Siyasi Partilerin kapatılması ile ilgili düzenlemenin zaten tekrar gözden geçirilmesi gerekiyordu, bu anlamda bir fırsat doğdu. Tek maddelik böyle bir değişiklik konusunda herhalde bu şartlarda meclisten fazla da bir karşı ses çıkmayacaktır, bu saatten sonra...
Bu oylama aslında CHP’nin, MHP’nin BDP’nin öteki yüzünü gösterdi.
AK Parti’nin hiçbir teklifine olumlu cevap vermediler. Yani “Ben güzele güzel demem, güzel benim olmayınca” mantığı ile hareket ettiler.
Böyle siyaset olmaz.. Hani uzlaşı/mutabakat diyordunuz. Tamam kabul etmediğinize karşı çıkın ama doğruya niye evet demiyorsunuz.
Siz nasıl Müslümansınız böyle. Hani “Onlar sözü dinler, doğrusuna katılır, yanlışına karşı çıkarlar”dı. Haksızlık kimden gelirse gelsin, kime yönelik olursa olsun mazlumdan yana, zalime karşı olurlardı.
Siyasi ahlak diye bir şey var!
Birçok milletvekili oylamaya bile katılmadı.. Kendilerine güvenleri, özgüvenleri olmadığı gibi, parti yönetimi de kendilerine güvenmiyordu. Kafalarını kiraya veren ya da beyinlere ipotek koyan parti liderleri meclis iradesini baskı altına alıyordu.. Vatandaş tepki vermeli. Media tartışmalı, ama bu iş despotizme varmamalı..

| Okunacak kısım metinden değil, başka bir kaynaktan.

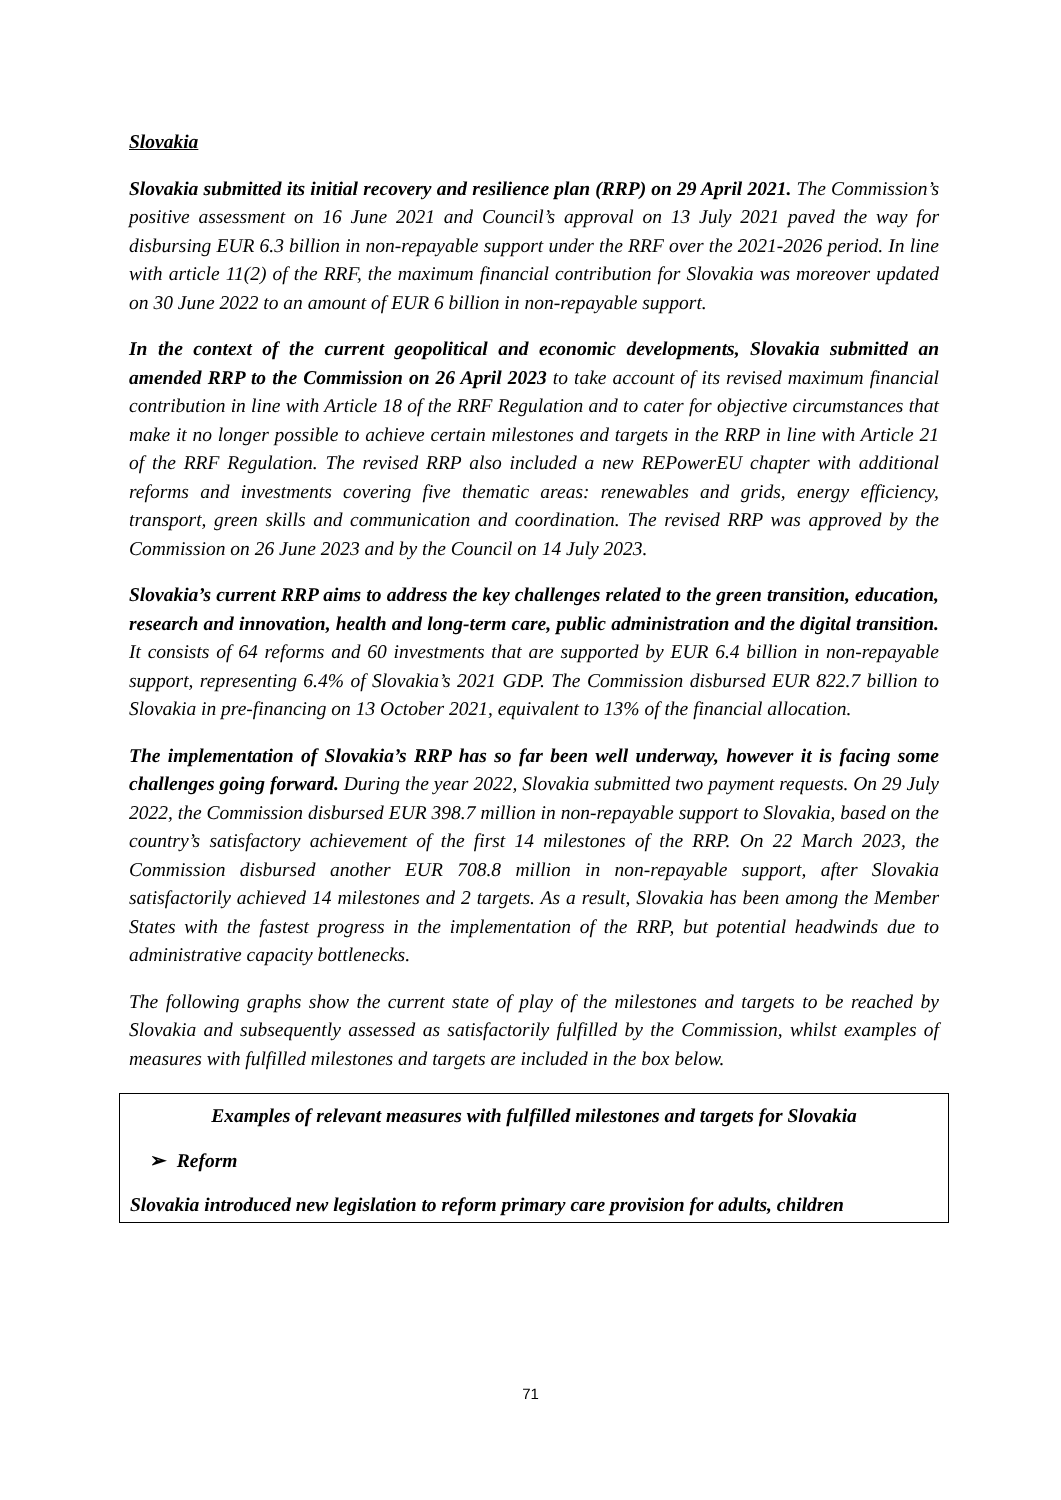Slovakia
Slovakia submitted its initial recovery and resilience plan (RRP) on 29 April 2021. The Commission’s positive assessment on 16 June 2021 and Council’s approval on 13 July 2021 paved the way for disbursing EUR 6.3 billion in non-repayable support under the RRF over the 2021-2026 period. In line with article 11(2) of the RRF, the maximum financial contribution for Slovakia was moreover updated on 30 June 2022 to an amount of EUR 6 billion in non-repayable support.
In the context of the current geopolitical and economic developments, Slovakia submitted an amended RRP to the Commission on 26 April 2023 to take account of its revised maximum financial contribution in line with Article 18 of the RRF Regulation and to cater for objective circumstances that make it no longer possible to achieve certain milestones and targets in the RRP in line with Article 21 of the RRF Regulation. The revised RRP also included a new REPowerEU chapter with additional reforms and investments covering five thematic areas: renewables and grids, energy efficiency, transport, green skills and communication and coordination. The revised RRP was approved by the Commission on 26 June 2023 and by the Council on 14 July 2023.
Slovakia’s current RRP aims to address the key challenges related to the green transition, education, research and innovation, health and long-term care, public administration and the digital transition. It consists of 64 reforms and 60 investments that are supported by EUR 6.4 billion in non-repayable support, representing 6.4% of Slovakia’s 2021 GDP. The Commission disbursed EUR 822.7 billion to Slovakia in pre-financing on 13 October 2021, equivalent to 13% of the financial allocation.
The implementation of Slovakia’s RRP has so far been well underway, however it is facing some challenges going forward. During the year 2022, Slovakia submitted two payment requests. On 29 July 2022, the Commission disbursed EUR 398.7 million in non-repayable support to Slovakia, based on the country’s satisfactory achievement of the first 14 milestones of the RRP. On 22 March 2023, the Commission disbursed another EUR 708.8 million in non-repayable support, after Slovakia satisfactorily achieved 14 milestones and 2 targets. As a result, Slovakia has been among the Member States with the fastest progress in the implementation of the RRP, but potential headwinds due to administrative capacity bottlenecks.
The following graphs show the current state of play of the milestones and targets to be reached by Slovakia and subsequently assessed as satisfactorily fulfilled by the Commission, whilst examples of measures with fulfilled milestones and targets are included in the box below.
Examples of relevant measures with fulfilled milestones and targets for Slovakia
➢ Reform
Slovakia introduced new legislation to reform primary care provision for adults, children
71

Benim canımı sıkan tek nokta, diğer partilerdeki bu hukuk mücadelesine destek vereceğini umduğum insanların, AK Parti içinde gönlü Ergenekona meyledenler kadar cesur olmaması idi. Yoksa bu bir cesaret değil, korku mu idi. Tehdidin büyüklüğü mü onları böyle davranmaya zorladı..
Ötekilerin vicdanlarının sesi çok mu cılızdı, ya da Haktan korkup halktan utanmıyorlar mı idi hiç!
Namuslu insanlar namussuzlar, darbeciler, katiller kadar cesur olmazsa; bu işler böyle gider.
Neyse maddelerin biri hariç hepsi geçti.
Maddelerin tümü üzerindeki oylamadan sonra yeni bir süreç başlayacak.
CHP’nin iptal girişiminin, referandumun sonuçları üzerinde pozitif bir etki meydana getireceği muhakkak. Dahası halkoylamasının sonu AK Parti için milli bir mutabakat anlamı taşırken, CHP-MHP, koalisyonu için bu aynı anlama gelmeyecek..
CHP’nin AYM’ye itirazı da aslında referandum sonuçlarına pozitif bir etki yapacak. Yüksek Yargı ve darbe muhibleri açısından da referandum sonuçları yön gösterici olacak.
CHP’nin, AK Parti’nin her teklifine “Hayır” diyen yaklaşımı sayesinde halk “CHP ve MHP”nin her yaklaşımına “Hayır” noktasına geldi. Yani bu oyun geri tepti..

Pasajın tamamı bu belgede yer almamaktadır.